The initiative aims to teach journalists from Southern Mediterranean countries how to gather information about European affairs. The program consists of conferences, workshops, and seminars about the relations between the EU and the Mediterranean countries, and of training in new media technologies and methods.

On the trilingual (English, French and Arabic) website, journalists is provided information on specific aspects of the cooperation and relations between the European Union and the Mediterranean region. Journalist from the Southern Mediterranean countries may become part of the journalists’ network section. There you can build up a network within you have the opportunity to contact partners and colleagues from the region for help, advice or exchange of projects and ideas.

In my opinion the creation of a network among journalists in the region is important to reinforce co-operation among media. However, the website gives hardly information about the status of the project. As the website stated, the project started on May 29-31. However, in which year it came into practice, I could not find out.
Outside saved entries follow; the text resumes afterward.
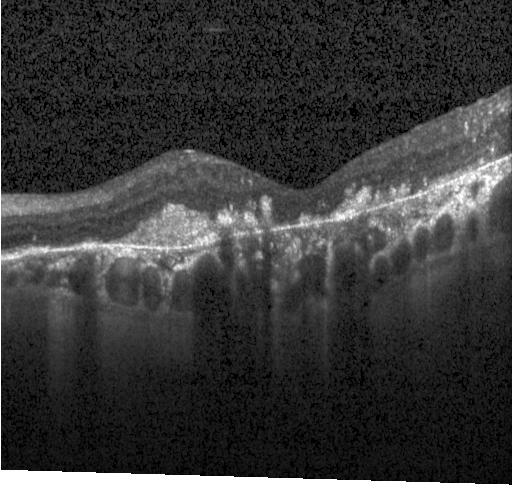 OCT B-scan showing choroidal neovascularization.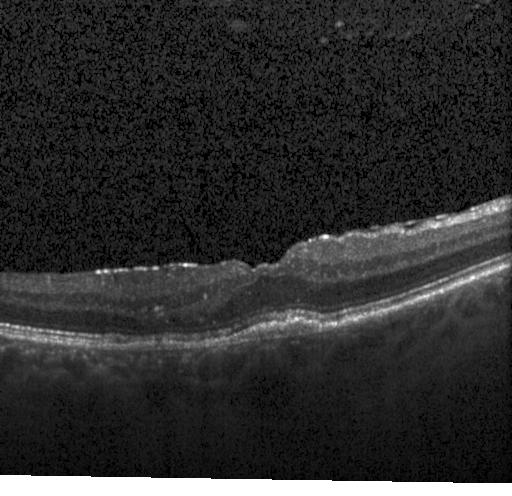 OCT line scan
Assessment: a choroidal neovascular membrane.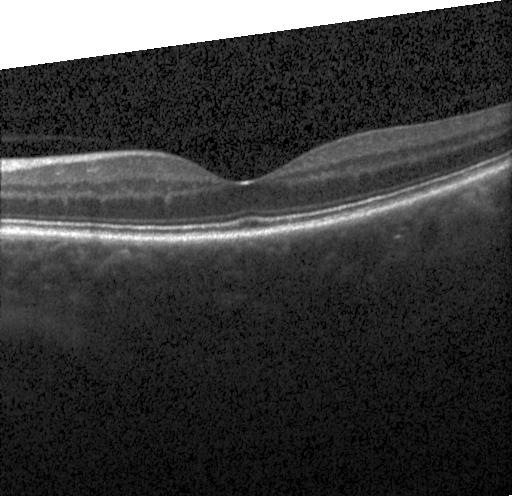
Macular scan. Heidelberg Spectralis. OCT line scan.
Macular OCT: no evidence of CNV, DME, or drusen.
The latest news on the website was written in the beginning of 2008. If it is still running is unclear; maybe a small notice about would be worth.

Europe for Mediterranean Journalists

Thursday, May 15, 2008

New Civil War and Old Conflicts in Lebanon

Fighting has largely ended between predominantly Sunni supporters of the government and the Shiite opposition group Hezbollah. Last week, the Iranian and Syrian-backed Hezbollah turned against its own people to wrest more political power from the western oriented government. During their violent occupations and armed clashes, the Hezbollah militia brought much of Lebanon's capital, Beirut, and surrounding areas under its control. Its forces controlled most of western Beirut and blockaded the city's port and airport. At least 80 people have been killed and over 200 have been wounded in the recent fighting, which is the country's worst civil crisis since the end of the 1975-1990 civil war. After six days of clashes between Hezbollah fighters and pro-government gunmen, the previously neutral Lebanese army stepped up patrols to restore order.
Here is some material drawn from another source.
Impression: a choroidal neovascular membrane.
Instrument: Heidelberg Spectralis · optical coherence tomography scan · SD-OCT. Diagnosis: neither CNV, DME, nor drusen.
The strife erupted after the government, under the US-backed Prime Minister Fouad Siniora, sacked the pro-Shiite head of security at Beirut airport and announced it was taking action against Hezbollah’s private telephone network on May 8. The government declared Hezbollah’s military communications network as a threat to Lebanon’s sovereignty. Hezbollah’s leader, Sheik Hassan Nasrallah, labelled the government’s decisions a “declaration of war”, as the phone network was an essential part of Hezbollah’s weapon campaign. The actions of Lebanon's Shiite militant Hezbollah movement against the Lebanese government tend to be understood as a confirmation of who has the power in the state. The government's decision to withdraw the measures against Hezbollah marks a significant short-term victory for the Shiites.
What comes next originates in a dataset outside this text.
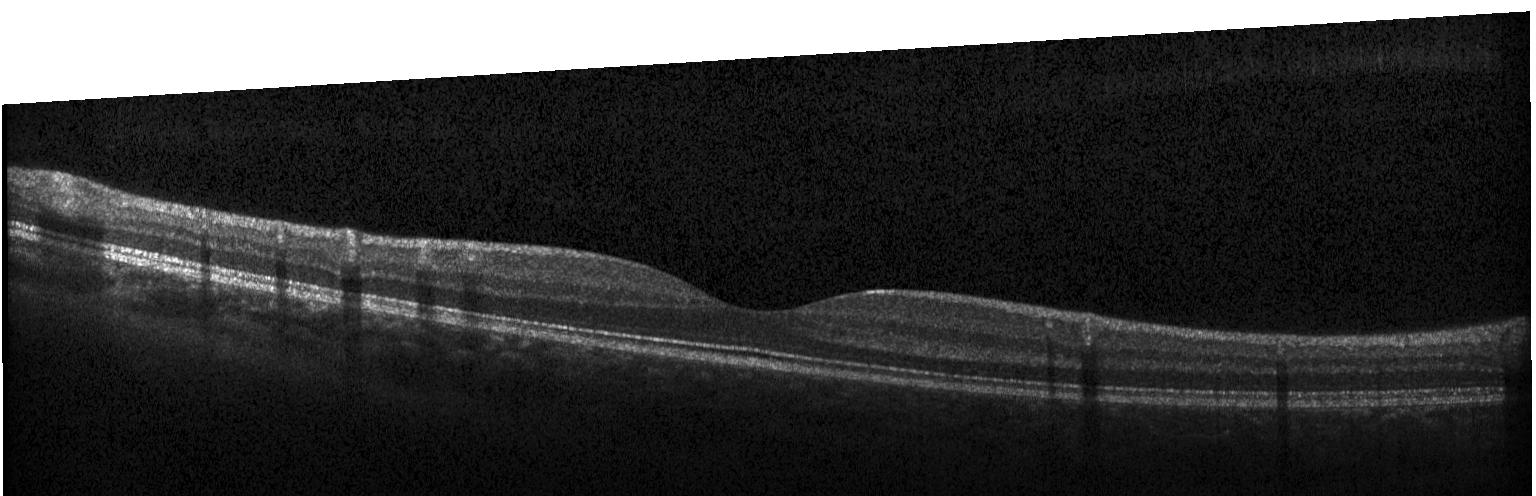
OCT B-scan showing no CNV, DME, or drusen.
What are the reasons for the crisis? Over the past three years, there have been continuous political problems between the government and Hezbollah. The situation worsened after the assassination of Rafik Hariri in 2005, and the following Cedar Revolution that lasted until 1976 and ultimately ended the Syrian military occupation of Lebanon. Further assassinations of members of the parliament and public officials spilled over into violence in the streets of Beirut. The wider political divisions and ongoing unstable situation has forced the Lebanese Parliament to postpone a vote to pick a new president. Lebanon has been without a president since Emile Lahoud gave up the post last November. In Lebanon, there is an agreement that the president must be a Maronite Christian, the prime minister is a Sunni Muslim, and the speaker of the National Assembly is a Shiite Muslim. The Christian group makes up about 39% of the total population and are mainly Maronite Catholic and Greek Orthodox. The biggest religious group is Muslim, which accounts for almost 60% of the population (Shiite, Sunni, Druze).